¤

28 4 2
                                    

Patrilia,

Sepertinya kebanyakan manusia memanggilku Lia. Itu lebih mudah. Pasalnya namaku terlalu susah untuk diucapkan di Jawa.

Tapi tak apa, aku sudah melupakan alasan itu sampai detik ini. Sudah cukup lama juga aku tinggal di Jawa. Rasanya sama, hanya saja disini cukup panas ketika kemarau.

Langitnya sekarang cerah. Udaranya cukup sejuk karena aku duduk di pinggir sungai. Tempat favorite ku untuk sekedar melukis.

"Hei"

Laki-laki ini lagi. Aku bahkan hampir bosan melihatnya, tapi bibirku tak bisa bohong jika suka tersenyum saat suaranya muncul.

"Apa lagi? Mau mengacaukanku?!" Suaraku berubah dengan nada tinggi namun bercampur senyum.

Rasanya aneh jika tidak tersenyum didekatnya.

Walau tak bisa di cerna lagi kenapa aku begitu.

"Apa lagi? Setelah pohon pohon di tepi sungai, sekarang kau mau melukis apa?"

Aku sedikit bergumam. Dia benar, aku lebih suka melukis pohon dari pada manusia, lebih suka menangisi binatang dari pada manusia, lebih suka diam dengan suara sungai dari pada tertawa dengan manusia, pasalnya hanya aku yang pantas melakukan itu. Dia tidak, tapi itu katanya.

Dia tahu, aku terlalu KAKU untuk sekedar mengatakan SUKA.

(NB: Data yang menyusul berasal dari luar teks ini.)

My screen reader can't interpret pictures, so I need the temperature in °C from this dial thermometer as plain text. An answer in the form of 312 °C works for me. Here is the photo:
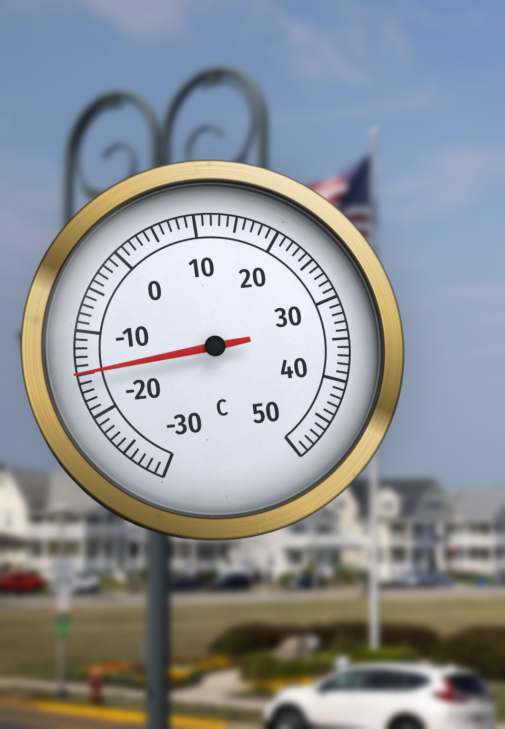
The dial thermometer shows -15 °C
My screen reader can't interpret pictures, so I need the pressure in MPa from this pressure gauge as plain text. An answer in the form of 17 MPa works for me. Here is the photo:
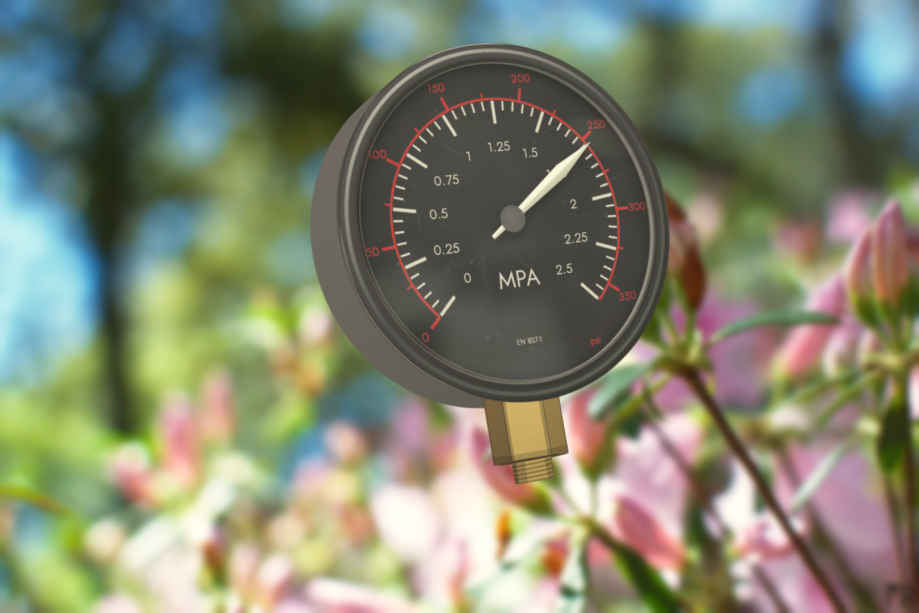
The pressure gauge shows 1.75 MPa
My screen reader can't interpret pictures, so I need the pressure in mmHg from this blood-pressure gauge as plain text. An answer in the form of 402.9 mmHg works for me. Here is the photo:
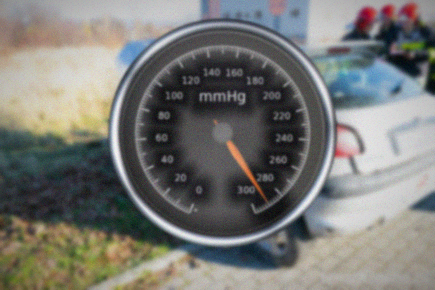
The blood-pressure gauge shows 290 mmHg
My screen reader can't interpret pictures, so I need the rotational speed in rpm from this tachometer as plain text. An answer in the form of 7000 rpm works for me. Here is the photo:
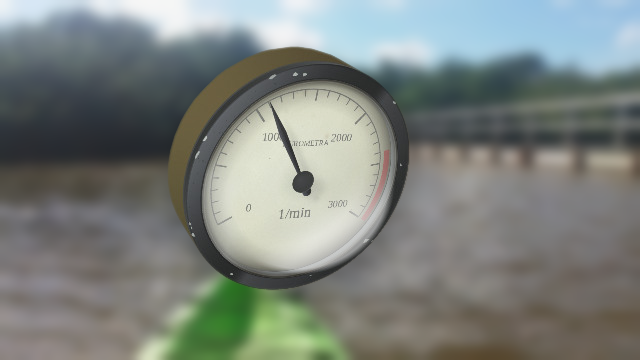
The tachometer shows 1100 rpm
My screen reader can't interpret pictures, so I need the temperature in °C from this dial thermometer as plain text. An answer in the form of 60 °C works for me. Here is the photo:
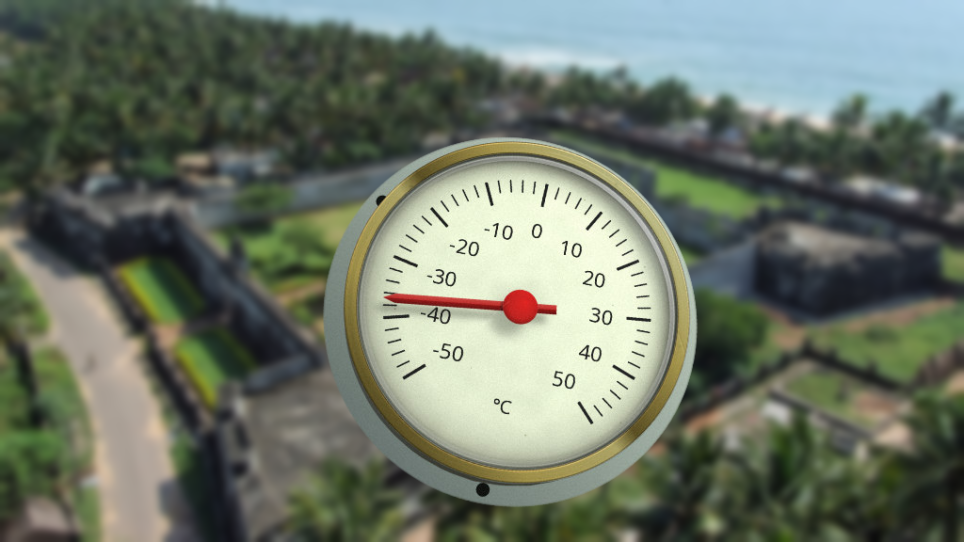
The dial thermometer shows -37 °C
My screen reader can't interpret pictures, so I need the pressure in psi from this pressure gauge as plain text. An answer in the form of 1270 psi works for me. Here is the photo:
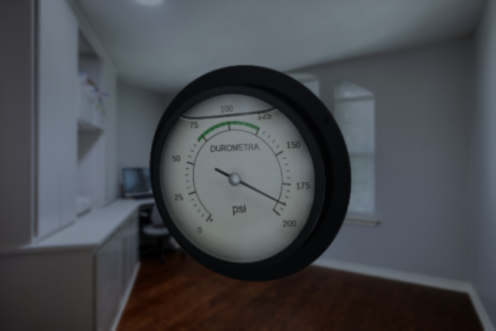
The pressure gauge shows 190 psi
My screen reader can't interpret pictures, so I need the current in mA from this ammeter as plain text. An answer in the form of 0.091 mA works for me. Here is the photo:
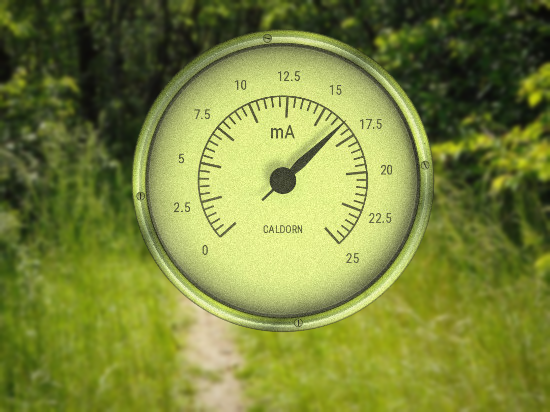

"Johan? Aku melupakan sesuatu" kataku sedikit membuka mata jauh lebih lebar.

"Kuasmu? Atau cat air dengan air curian di sungai?"

Aku lantas terkekeh.

"Bukan itu! Memangnya air sungai milik siapa sampai pantas di bilang curian?!"

"Milik tuhan tentu saja"

Laki-laki itu menyebalkan. Dia berjalan membelakangiku sekarang. Entah mau kemana saat aku membutuhkan bantuannya.

"Johan! Tolong ambilkan cat air warna oranye"

"Tidak! Nanti kau hilang lagi!" Teriaknya membalas teriakanku.

Kita hanya saling memandang. Lantas dia pergi begitu saja.